Extrait
%%

Gros moment de tristesse quant on lit les informations délivrées par le journal Libération, très documentées et à charge concernant la trop grande latitude laissée aux grands créatifs d'Ubisoft par son PDG Yves Guillemot, clairement tancé devant son incapacité à agir et à mettre fin aux différents malaises remontant de ses employés.
Michel Ancel semble avoir sombré en voulant développer BGE2
Après les problèmes de harcèlements révélés durant l'été dernier, qui a contribué à débarquer le responsable créatif du dernier Assassin's Creed et quelques autres responsables qui avaient tout fait pour étouffer les plaintes internes, les langues se délient enfin, ou du moins se font en entendre à l'extérieur d'une manière enfin audible, pour dénoncer tous les problèmes qui ont lessivé une partie des employés, des critiques pourtant remontées jusqu'aux hautes sphères du staff de l'entreprise, mais absolument pas suivi d'effets.On frémit en se disant que la chaine des responsables a à ce point minimisé les problèmes.
Aujourd'hui, l'image d'Ubisoft est clairement écorné et va mettre du temps à s'en remettre (et on peu s'attendre à d'autres révélations malheureusement), mais peut-être que ce grand nettoyage est salutaire pour remettre correctement sur les flots ce grand éditeur qui semble clairement s'être aveuglé depuis de nombreuses années. Il y aura surement un avant et un après, mais il est grand temps de remettre en cause "les baronnies" qui s'étaient installées autour de certaines personnalités influentes de l'éditeur.
Michel Ancel dans les locaux d'Ubisoft, lors de leur inauguration le 17 septembre 2019. Photo Céline Escolano. SAIF, image présentée par
Libération. Une image qui permet de revoir le créatif aujourd'hui âgé de 48 ans, avec le sourire et l'espoir de concrétiser enfin ses projets à l'époque.
Michel Ancel, ce talentueux créateur de Rayman, co-créateur des Lapins Crétins, réalisateur de Beyond Good and Evil, ayant indiqué son départ d'Ubisoft et du monde du jeu vidéo il y a quelques temps, voit son aura clairement terni par une enquête semblant dénoncer un management de plus en plus "toxique" de sa part durant le développement fleuve du projet démesuré très attendu : Beyond Good and Evil 2.
Les accusations sont sévères à son encontre : dans sa bulle créative pour développer le titre qu'il rêvait, il a eu carte blanche et totale liberté pour réaliser son projet de la part d'Yves Guillemot, au point de devenir un véritable "dictateur psychologique" pour le personnel travaillant sur ce projet. Changement de cap abrupt dans les directions du projet, mettant à bas des mois de travail, difficulté de communication avec son équipe (au point que l'on aurait créé des personnes pare-feu pour faire tampon entre sa personne et le reste des équipes, on lui reproche notamment des remarques très cassantes), BGE2 semble dévoiler un soap opéra bien calamiteux dont ont fait les frais de nombreux personnels d'Ubisoft Montpellier. Dépressions, départ de membres vers d'autres projets, le côté démiurge de Michel Ancel est clairement pointé du doigt. Le créatif a vu trop grand, s'est perdu dans ses recherches, et les équipes de développement ont clairement souffert de ses errements et de ses sautes d'humeur.

%%

Entrées de données
%%

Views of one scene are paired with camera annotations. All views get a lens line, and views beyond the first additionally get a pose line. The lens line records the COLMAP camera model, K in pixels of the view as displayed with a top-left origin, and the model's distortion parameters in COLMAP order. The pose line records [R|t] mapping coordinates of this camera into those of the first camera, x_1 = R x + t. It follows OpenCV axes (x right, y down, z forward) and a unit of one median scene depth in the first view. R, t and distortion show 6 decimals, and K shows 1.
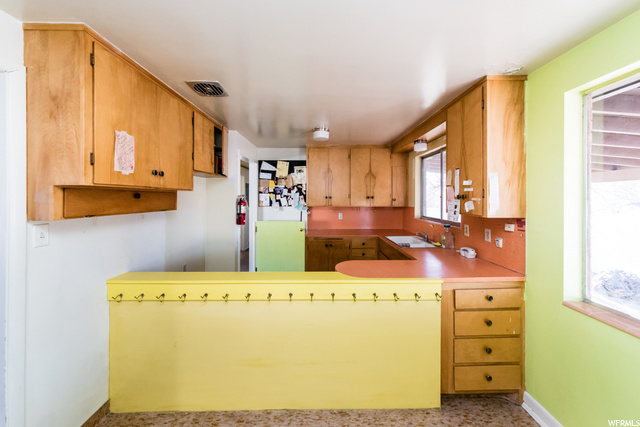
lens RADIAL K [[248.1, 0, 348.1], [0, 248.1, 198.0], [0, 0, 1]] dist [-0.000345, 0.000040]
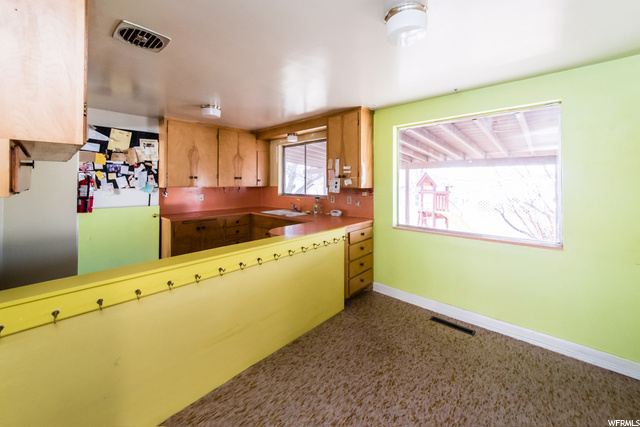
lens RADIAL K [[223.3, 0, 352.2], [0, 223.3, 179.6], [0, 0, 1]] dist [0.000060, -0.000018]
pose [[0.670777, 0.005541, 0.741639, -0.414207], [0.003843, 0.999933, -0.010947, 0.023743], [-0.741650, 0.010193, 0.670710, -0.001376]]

%%
%%

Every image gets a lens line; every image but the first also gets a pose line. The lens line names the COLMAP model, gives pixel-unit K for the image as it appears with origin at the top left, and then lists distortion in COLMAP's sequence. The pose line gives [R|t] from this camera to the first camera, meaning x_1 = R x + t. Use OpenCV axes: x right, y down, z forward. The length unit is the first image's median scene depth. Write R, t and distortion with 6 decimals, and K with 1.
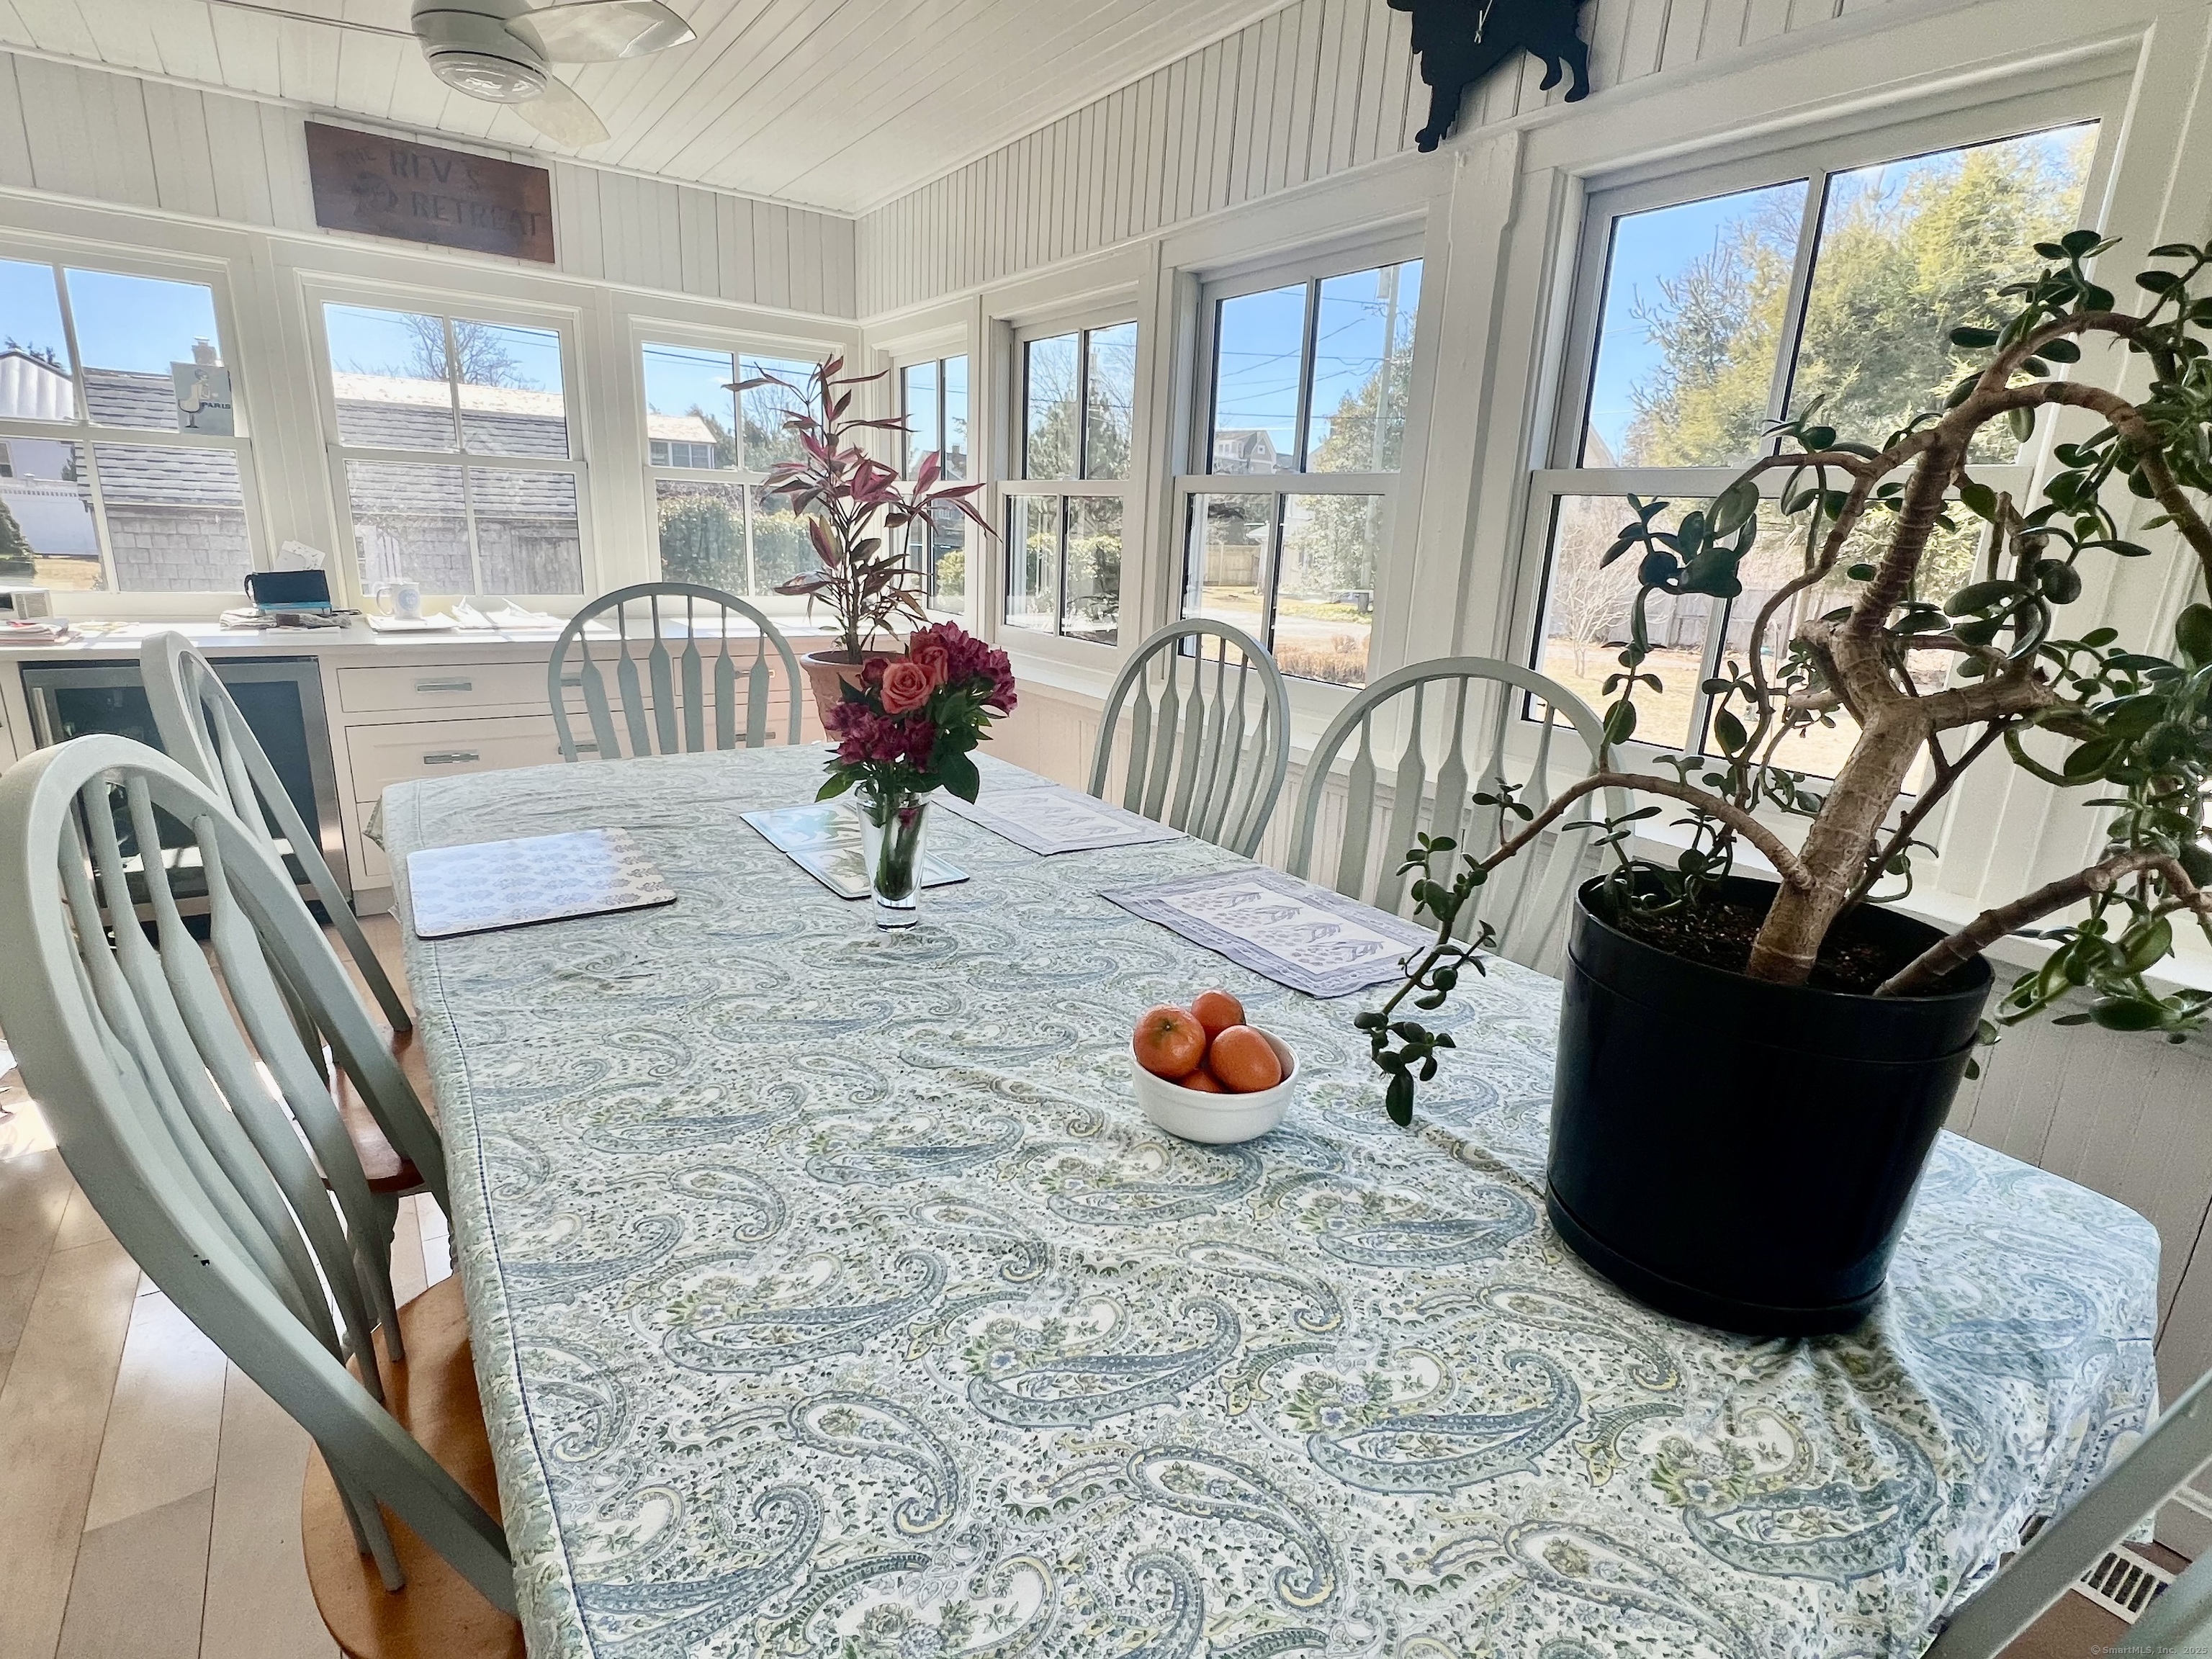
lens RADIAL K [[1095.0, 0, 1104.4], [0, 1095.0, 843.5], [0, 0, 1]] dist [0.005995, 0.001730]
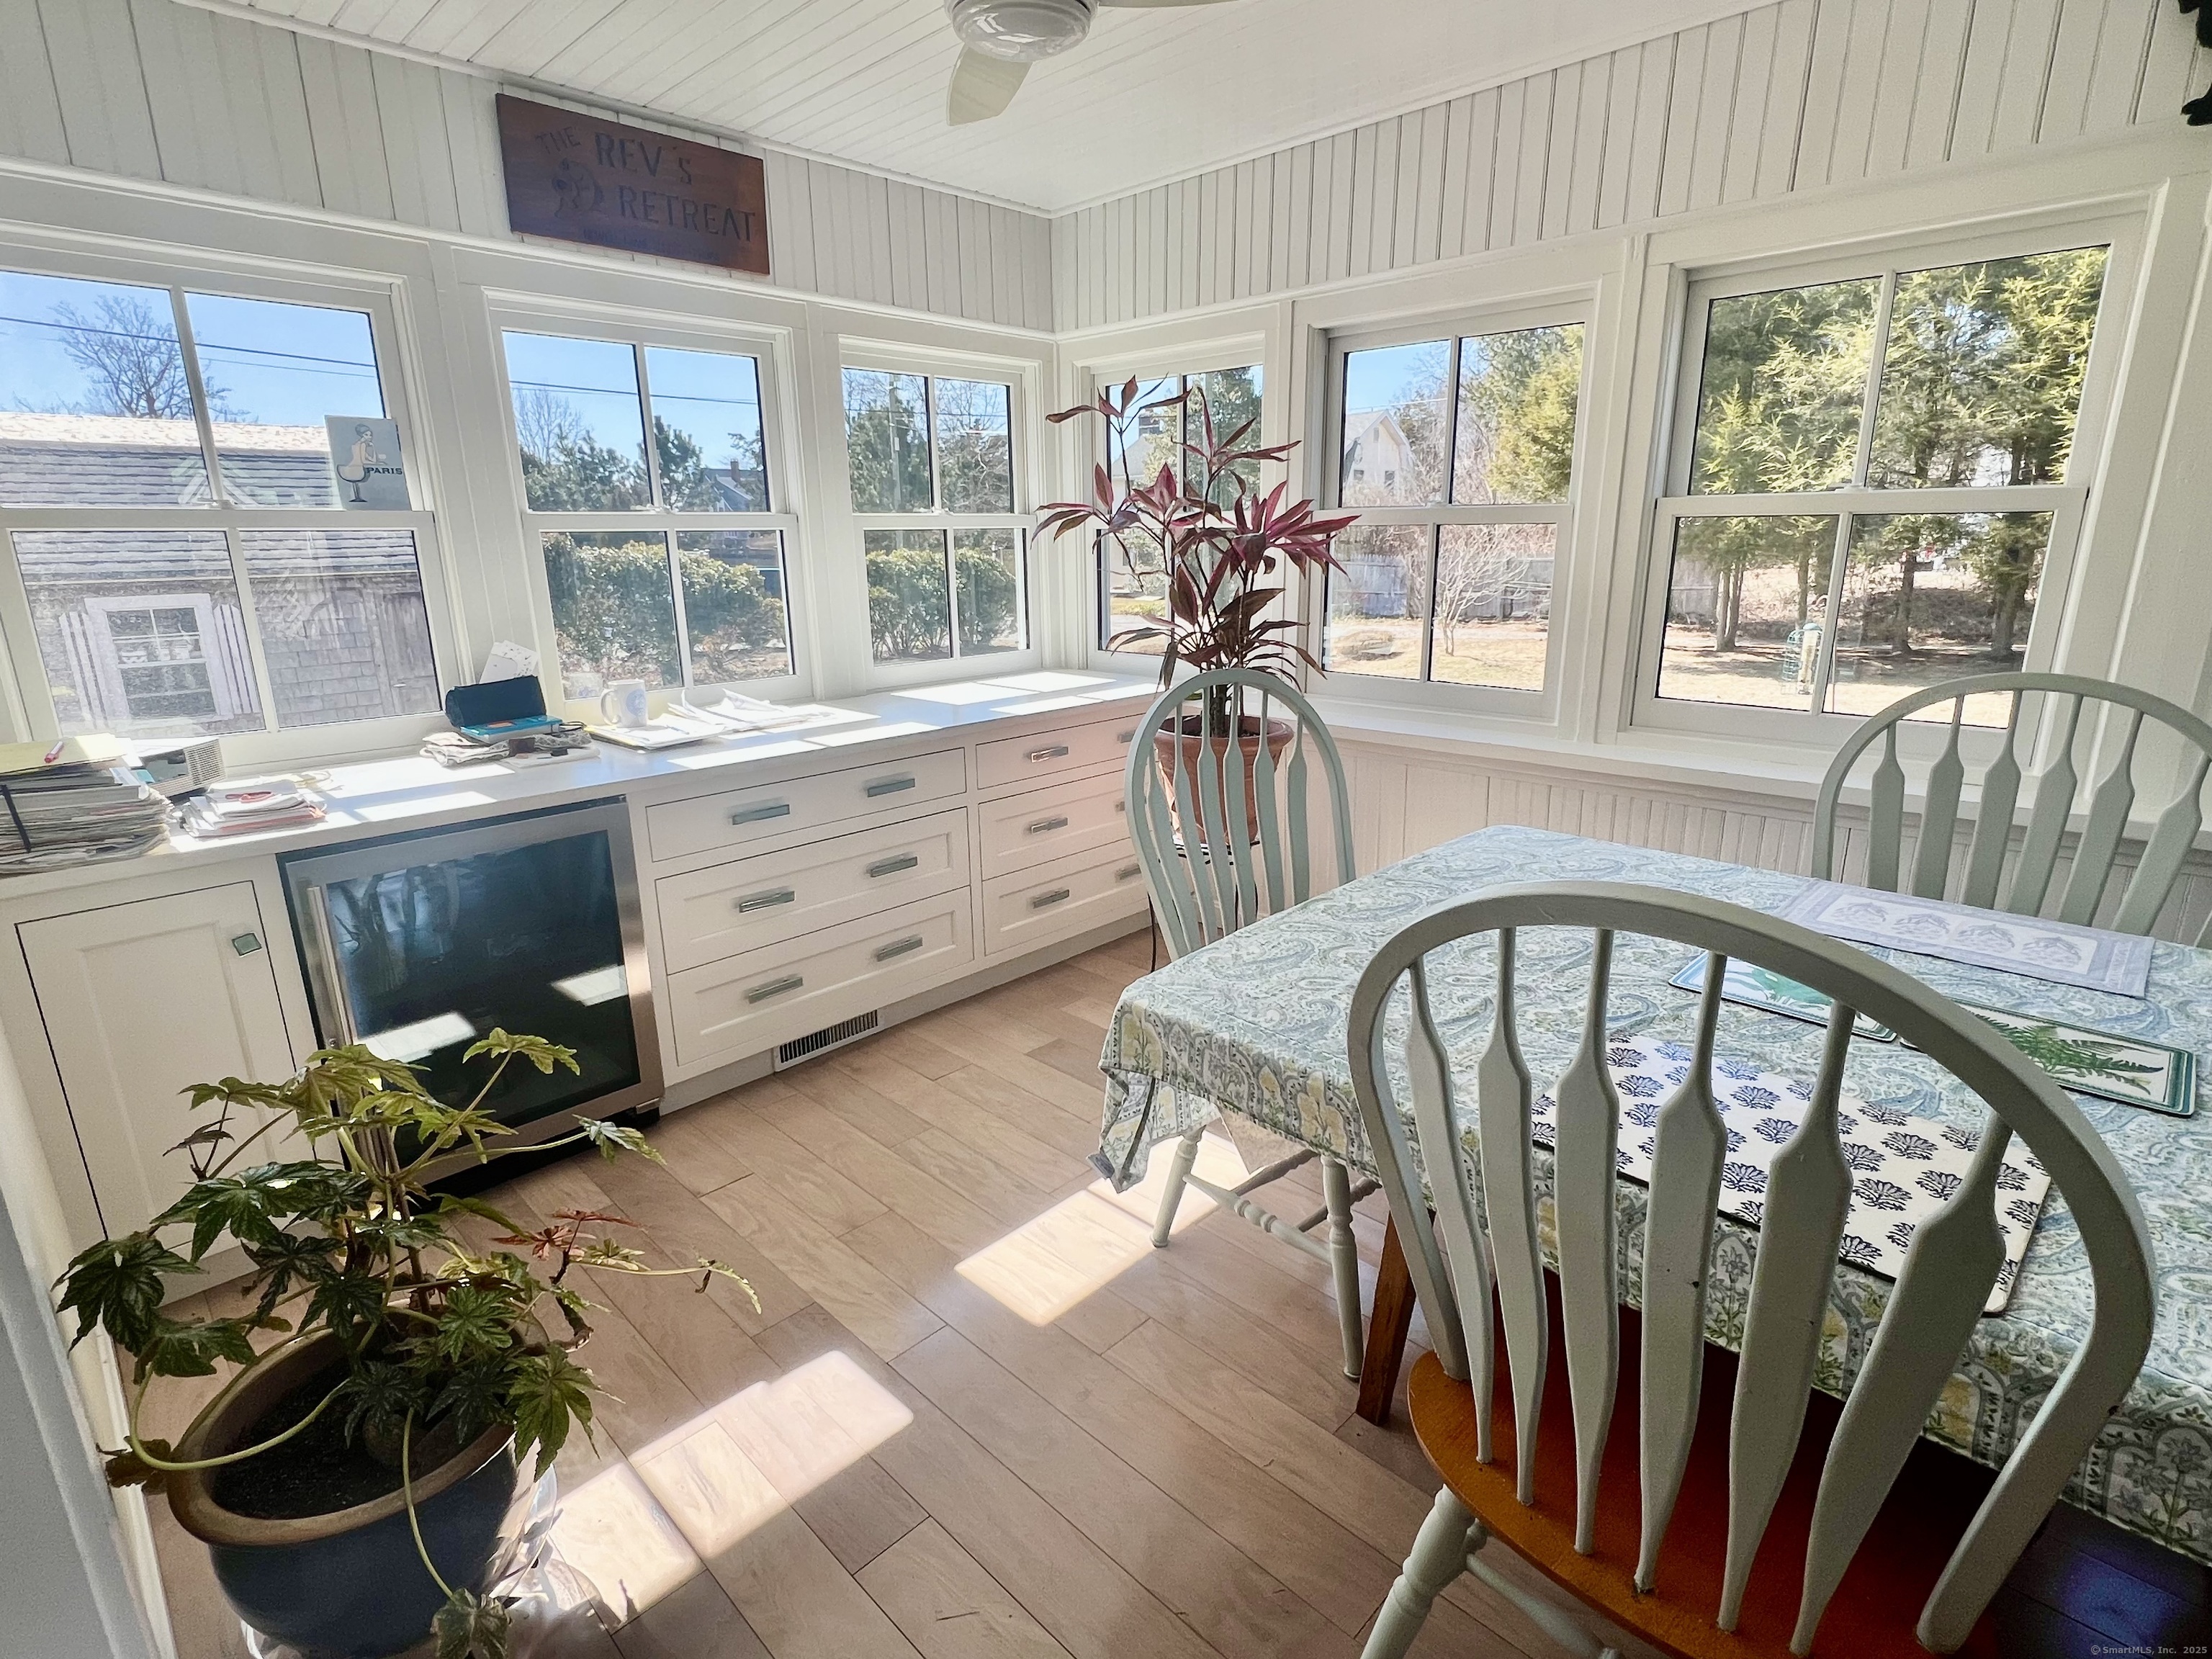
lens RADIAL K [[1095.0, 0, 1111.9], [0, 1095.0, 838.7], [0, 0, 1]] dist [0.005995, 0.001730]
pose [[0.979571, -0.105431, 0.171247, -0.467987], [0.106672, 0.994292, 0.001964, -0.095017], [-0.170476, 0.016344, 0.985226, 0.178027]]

%%

Consigne 1
Répondez, s'il vous plaît, à ces questions sur l'article sur Ubisoft :
(a) Quel journal a délivré les informations dont part l'article ?
(b) Quel âge a aujourd'hui Michel Ancel d'après la légende de la photo ?
(c) Dans quel studio ont travaillé les nombreux personnels qui ont fait les frais du développement de BGE2 ?
Consigne 2
Prolongez l'article sur Ubisoft au-delà de sa dernière phrase.

Réponse attendue 1
(a) Libération.
(b) 48 ans.
(c) Ubisoft Montpellier.

Réponse attendue 2
Il est capable de vous expliquer que vous êtes un génie, que votre idée est merveilleuse, puis de vous démonter dans une réunion, en vous disant que vous n'êtes que de la merde, que votre travail ne vaut rien, et de ne pas vous parler pendant un mois (propos recueilli par Libération lors de leurs investigations, que l'on peut consulter notamment au sein de Kotaku).
Michel Ancel a confirmé au journal Libération qu'il était sous le coup d'une enquête interne, Ubisoft ayant clairement indiqué dans son opération main propre qu'aucune personnalité n'allait désormais échapper aux investigations. Le site Gamekult a pu révéler en avant-premières les premiers éléments du journal Libération, la publication de ce samedi 26 septembre dans les kiosques présentant en détails toutes les informations récoltées à ce jour. C'est un nouveau coup de tonnerre qui éclabousse Ubisoft, en touchant désormais l'un de ses plus célèbres collaborateurs.
On était étonné par le départ soudain de Michel Ancel, on comprend mieux désormais que l'intéressé ait eu besoin de s'extirper de ce milieu pour prendre du recul et mesurer combien il s'était déconnecté de la vie de ses équipes. Une prise de recul qui va prendre du temps car Michel Ancel ne semble pas encore avoir pris la mesure des graves critiques contre lui ou du moins en réfute l'importance.
Michel Ancel réfute les accusations et se défend
Michel Ancel d'ailleurs a décidé de contre-attaquer en accusant le journal Libération d'avoir colporter des Fake News, et en ayant donné de l'écho aux propos d'une quinzaine de personnes qui ne représentent pas la totalité des mentalités des équipes. Il admet cependant que son départ est probablement une bonne chose pour permettre à BGE 2 de sortir enfin, il a trop couvé son "enfant" et qu'il est grand temps de le laisser vivre sa vie désormais. Après 7 ans 1/2 passé dessus, il reconnaît que c'est bien trop et convient que cela a pu avoir des répercussions sur la motivation interne de certains membres de l'équipe. En revanche, il réfute le côté despote qui lui est attribué au sein des témoignages.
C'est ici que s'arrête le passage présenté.